Leave every picture out. Set down all the lines below exactly.

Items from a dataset
::::
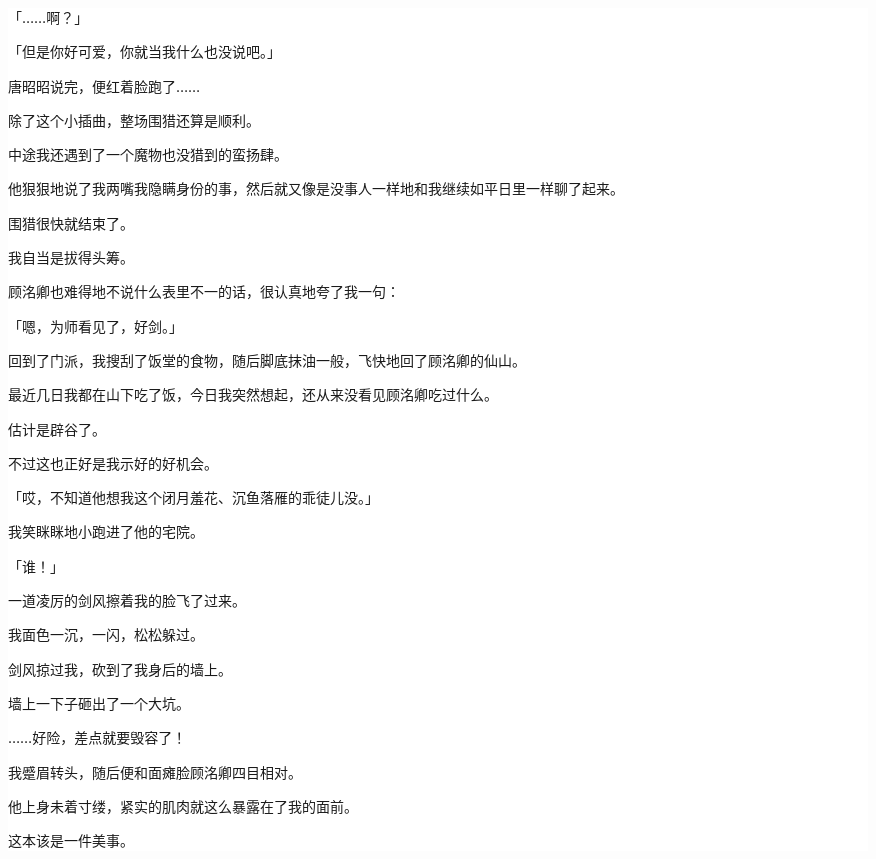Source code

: 「……啊？」


「但是你好可爱，你就当我什么也没说吧。」


唐昭昭说完，便红着脸跑了……


除了这个小插曲，整场围猎还算是顺利。


中途我还遇到了一个魔物也没猎到的蛮扬肆。


他狠狠地说了我两嘴我隐瞒身份的事，然后就又像是没事人一样地和我继续如平日里一样聊了起来。


围猎很快就结束了。


我自当是拔得头筹。


顾洺卿也难得地不说什么表里不一的话，很认真地夸了我一句：


「嗯，为师看见了，好剑。」


回到了门派，我搜刮了饭堂的食物，随后脚底抹油一般，飞快地回了顾洺卿的仙山。


最近几日我都在山下吃了饭，今日我突然想起，还从来没看见顾洺卿吃过什么。


估计是辟谷了。


不过这也正好是我示好的好机会。


「哎，不知道他想我这个闭月羞花、沉鱼落雁的乖徒儿没。」


我笑眯眯地小跑进了他的宅院。


「谁！」


一道凌厉的剑风擦着我的脸飞了过来。


我面色一沉，一闪，松松躲过。


剑风掠过我，砍到了我身后的墙上。


墙上一下子砸出了一个大坑。


……好险，差点就要毁容了！


我蹙眉转头，随后便和面瘫脸顾洺卿四目相对。


他上身未着寸缕，紧实的肌肉就这么暴露在了我的面前。


这本该是一件美事。
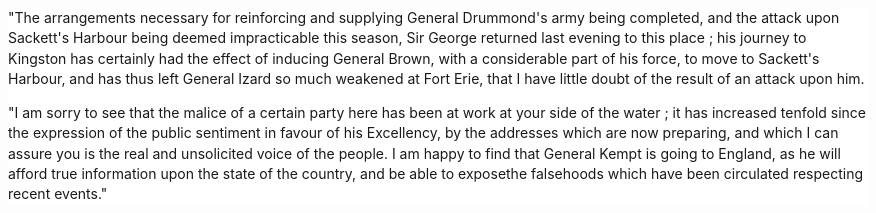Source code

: "The arrangements necessary for reinforcing and supplying General Drummond's
                    army being completed, and the attack upon Sackett's Harbour
                    being deemed impracticable this season, Sir George returned
                    last evening to this place ; his journey to Kingston has
                    certainly had the effect of inducing General Brown, with a
                    considerable part of his force, to move to Sackett's Harbour, and has thus
                    left General Izard so much weakened at Fort Erie, that I have little
                    doubt of the result of an attack upon him.

"I am sorry to see that the malice of a certain party here has been at work
                    at your side of the water ; it has increased tenfold since the expression
                    of the public sentiment in favour of his Excellency, by the addresses
                    which are now preparing, and which I can assure you is the real and
                    unsolicited voice of the people. I am happy to find that General Kempt
                    is going to England, as he will afford true information upon the state of
                    the country, and be able to exposethe falsehoods which have been circulated respecting recent events."



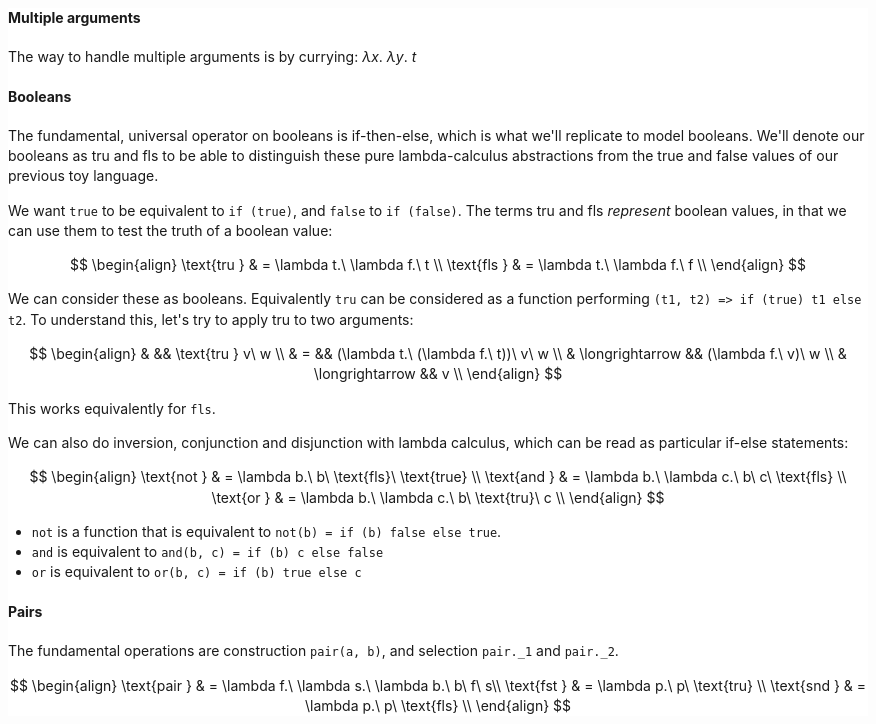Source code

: #### Multiple arguments
The way to handle multiple arguments is by currying: $\lambda x.\ \lambda y.\ t$

#### Booleans
The fundamental, universal operator on booleans is if-then-else, which is what we'll replicate to model booleans. We'll denote our booleans as $\text{tru}$ and $\text{fls}$ to be able to distinguish these pure lambda-calculus abstractions from the true and false values of our previous toy language.

We want `true` to be equivalent to `if (true)`, and `false` to `if (false)`. The terms $\text{tru}$ and $\text{fls}$ *represent* boolean values, in that we can use them to test the truth of a boolean value:

$$
\begin{align}
\text{tru } & = \lambda t.\ \lambda f.\ t \\
\text{fls } & = \lambda t.\ \lambda f.\ f \\
\end{align}
$$

We can consider these as booleans. Equivalently `tru` can be considered as a function performing `(t1, t2) => if (true) t1 else t2`. To understand this, let's try to apply $\text{tru}$ to two arguments:

$$
\begin{align}
&   && \text{tru } v\ w \\
& = && (\lambda t.\ (\lambda f.\  t))\ v\ w \\
& \longrightarrow && (\lambda f.\ v)\ w \\
& \longrightarrow && v \\
\end{align}
$$

This works equivalently for `fls`. 

We can also do inversion, conjunction and disjunction with lambda calculus, which can be read as particular if-else statements:

$$
\begin{align}
\text{not } & = \lambda b.\ b\ \text{fls}\ \text{true} \\
\text{and } & = \lambda b.\ \lambda c.\ b\ c\ \text{fls} \\
\text{or }  & = \lambda b.\ \lambda c.\ b\ \text{tru}\ c \\
\end{align}
$$


- `not` is a function that is equivalent to `not(b) = if (b) false else true`. 
- `and` is equivalent to `and(b, c) = if (b) c else false`
- `or` is equivalent to `or(b, c) = if (b) true else c`

#### Pairs
The fundamental operations are construction `pair(a, b)`, and selection `pair._1` and `pair._2`.

$$
\begin{align}
\text{pair } & = \lambda f.\ \lambda s.\ \lambda b.\ b\ f\ s\\
\text{fst }  & = \lambda p.\ p\ \text{tru} \\
\text{snd }  & = \lambda p.\ p\ \text{fls} \\
\end{align}
$$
::::
▶ _Completed task_
Source code

: 「……啊？」


「但是你好可爱，你就当我什么也没说吧。」


唐昭昭说完，便红着脸跑了……


除了这个小插曲，整场围猎还算是顺利。


中途我还遇到了一个魔物也没猎到的蛮扬肆。


他狠狠地说了我两嘴我隐瞒身份的事，然后就又像是没事人一样地和我继续如平日里一样聊了起来。


围猎很快就结束了。


我自当是拔得头筹。


顾洺卿也难得地不说什么表里不一的话，很认真地夸了我一句：


「嗯，为师看见了，好剑。」


回到了门派，我搜刮了饭堂的食物，随后脚底抹油一般，飞快地回了顾洺卿的仙山。


最近几日我都在山下吃了饭，今日我突然想起，还从来没看见顾洺卿吃过什么。


估计是辟谷了。


不过这也正好是我示好的好机会。


「哎，不知道他想我这个闭月羞花、沉鱼落雁的乖徒儿没。」


我笑眯眯地小跑进了他的宅院。


「谁！」


一道凌厉的剑风擦着我的脸飞了过来。


我面色一沉，一闪，松松躲过。


剑风掠过我，砍到了我身后的墙上。


墙上一下子砸出了一个大坑。


……好险，差点就要毁容了！


我蹙眉转头，随后便和面瘫脸顾洺卿四目相对。


他上身未着寸缕，紧实的肌肉就这么暴露在了我的面前。


这本该是一件美事。
Source code

: "The arrangements necessary for reinforcing and supplying General Drummond's
                    army being completed, and the attack upon Sackett's Harbour
                    being deemed impracticable this season, Sir George returned
                    last evening to this place ; his journey to Kingston has
                    certainly had the effect of inducing General Brown, with a
                    considerable part of his force, to move to Sackett's Harbour, and has thus
                    left General Izard so much weakened at Fort Erie, that I have little
                    doubt of the result of an attack upon him.

"I am sorry to see that the malice of a certain party here has been at work
                    at your side of the water ; it has increased tenfold since the expression
                    of the public sentiment in favour of his Excellency, by the addresses
                    which are now preparing, and which I can assure you is the real and
                    unsolicited voice of the people. I am happy to find that General Kempt
                    is going to England, as he will afford true information upon the state of
                    the country, and be able to exposethe falsehoods which have been circulated respecting recent events."



Source code

: #### Multiple arguments
The way to handle multiple arguments is by currying: $\lambda x.\ \lambda y.\ t$

#### Booleans
The fundamental, universal operator on booleans is if-then-else, which is what we'll replicate to model booleans. We'll denote our booleans as $\text{tru}$ and $\text{fls}$ to be able to distinguish these pure lambda-calculus abstractions from the true and false values of our previous toy language.

We want `true` to be equivalent to `if (true)`, and `false` to `if (false)`. The terms $\text{tru}$ and $\text{fls}$ *represent* boolean values, in that we can use them to test the truth of a boolean value:

$$
\begin{align}
\text{tru } & = \lambda t.\ \lambda f.\ t \\
\text{fls } & = \lambda t.\ \lambda f.\ f \\
\end{align}
$$

We can consider these as booleans. Equivalently `tru` can be considered as a function performing `(t1, t2) => if (true) t1 else t2`. To understand this, let's try to apply $\text{tru}$ to two arguments:

$$
\begin{align}
&   && \text{tru } v\ w \\
& = && (\lambda t.\ (\lambda f.\  t))\ v\ w \\
& \longrightarrow && (\lambda f.\ v)\ w \\
& \longrightarrow && v \\
\end{align}
$$

This works equivalently for `fls`. 

We can also do inversion, conjunction and disjunction with lambda calculus, which can be read as particular if-else statements:

$$
\begin{align}
\text{not } & = \lambda b.\ b\ \text{fls}\ \text{true} \\
\text{and } & = \lambda b.\ \lambda c.\ b\ c\ \text{fls} \\
\text{or }  & = \lambda b.\ \lambda c.\ b\ \text{tru}\ c \\
\end{align}
$$


- `not` is a function that is equivalent to `not(b) = if (b) false else true`. 
- `and` is equivalent to `and(b, c) = if (b) c else false`
- `or` is equivalent to `or(b, c) = if (b) true else c`

#### Pairs
The fundamental operations are construction `pair(a, b)`, and selection `pair._1` and `pair._2`.

$$
\begin{align}
\text{pair } & = \lambda f.\ \lambda s.\ \lambda b.\ b\ f\ s\\
\text{fst }  & = \lambda p.\ p\ \text{tru} \\
\text{snd }  & = \lambda p.\ p\ \text{fls} \\
\end{align}
$$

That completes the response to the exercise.